- _DATA TO PROCESS_
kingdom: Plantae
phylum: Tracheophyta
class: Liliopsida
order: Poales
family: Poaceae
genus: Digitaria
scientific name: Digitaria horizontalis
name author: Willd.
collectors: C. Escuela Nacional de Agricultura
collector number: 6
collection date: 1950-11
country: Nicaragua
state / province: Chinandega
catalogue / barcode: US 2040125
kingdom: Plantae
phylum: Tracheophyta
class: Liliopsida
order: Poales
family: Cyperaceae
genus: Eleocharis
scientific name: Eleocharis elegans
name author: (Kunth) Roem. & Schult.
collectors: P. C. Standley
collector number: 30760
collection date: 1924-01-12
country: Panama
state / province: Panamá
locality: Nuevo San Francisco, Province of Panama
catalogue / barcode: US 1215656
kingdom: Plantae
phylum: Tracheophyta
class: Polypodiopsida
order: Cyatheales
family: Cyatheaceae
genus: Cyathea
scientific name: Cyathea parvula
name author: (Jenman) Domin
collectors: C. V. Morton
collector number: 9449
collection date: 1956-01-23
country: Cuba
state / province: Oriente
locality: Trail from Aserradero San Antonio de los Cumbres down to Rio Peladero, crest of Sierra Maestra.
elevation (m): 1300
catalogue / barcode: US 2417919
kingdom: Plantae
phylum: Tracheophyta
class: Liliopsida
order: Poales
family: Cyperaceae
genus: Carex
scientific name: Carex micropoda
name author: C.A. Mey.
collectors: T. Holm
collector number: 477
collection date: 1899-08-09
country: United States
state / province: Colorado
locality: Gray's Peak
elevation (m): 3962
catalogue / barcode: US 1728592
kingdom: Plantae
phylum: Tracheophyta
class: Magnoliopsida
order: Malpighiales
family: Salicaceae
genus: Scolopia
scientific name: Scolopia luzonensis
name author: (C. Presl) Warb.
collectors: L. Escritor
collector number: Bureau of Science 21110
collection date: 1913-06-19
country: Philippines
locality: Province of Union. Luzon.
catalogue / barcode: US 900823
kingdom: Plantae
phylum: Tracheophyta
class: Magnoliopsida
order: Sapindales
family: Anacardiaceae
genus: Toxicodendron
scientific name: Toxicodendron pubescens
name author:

- _GIVEN TASK_
Turn the lines of the data above, from the line containing "name author: (Jenman) Domin" through the end of the data, inclusive, into a JSON list of strings with one string per line and blank lines omitted.

- _COMPLETE OUTPUT_
[
  "name author: (Jenman) Domin",
  "collectors: C. V. Morton",
  "collector number: 9449",
  "collection date: 1956-01-23",
  "country: Cuba",
  "state / province: Oriente",
  "locality: Trail from Aserradero San Antonio de los Cumbres down to Rio Peladero, crest of Sierra Maestra.",
  "elevation (m): 1300",
  "catalogue / barcode: US 2417919",
  "kingdom: Plantae",
  "phylum: Tracheophyta",
  "class: Liliopsida",
  "order: Poales",
  "family: Cyperaceae",
  "genus: Carex",
  "scientific name: Carex micropoda",
  "name author: C.A. Mey.",
  "collectors: T. Holm",
  "collector number: 477",
  "collection date: 1899-08-09",
  "country: United States",
  "state / province: Colorado",
  "locality: Gray's Peak",
  "elevation (m): 3962",
  "catalogue / barcode: US 1728592",
  "kingdom: Plantae",
  "phylum: Tracheophyta",
  "class: Magnoliopsida",
  "order: Malpighiales",
  "family: Salicaceae",
  "genus: Scolopia",
  "scientific name: Scolopia luzonensis",
  "name author: (C. Presl) Warb.",
  "collectors: L. Escritor",
  "collector number: Bureau of Science 21110",
  "collection date: 1913-06-19",
  "country: Philippines",
  "locality: Province of Union. Luzon.",
  "catalogue / barcode: US 900823",
  "kingdom: Plantae",
  "phylum: Tracheophyta",
  "class: Magnoliopsida",
  "order: Sapindales",
  "family: Anacardiaceae",
  "genus: Toxicodendron",
  "scientific name: Toxicodendron pubescens",
  "name author:"
]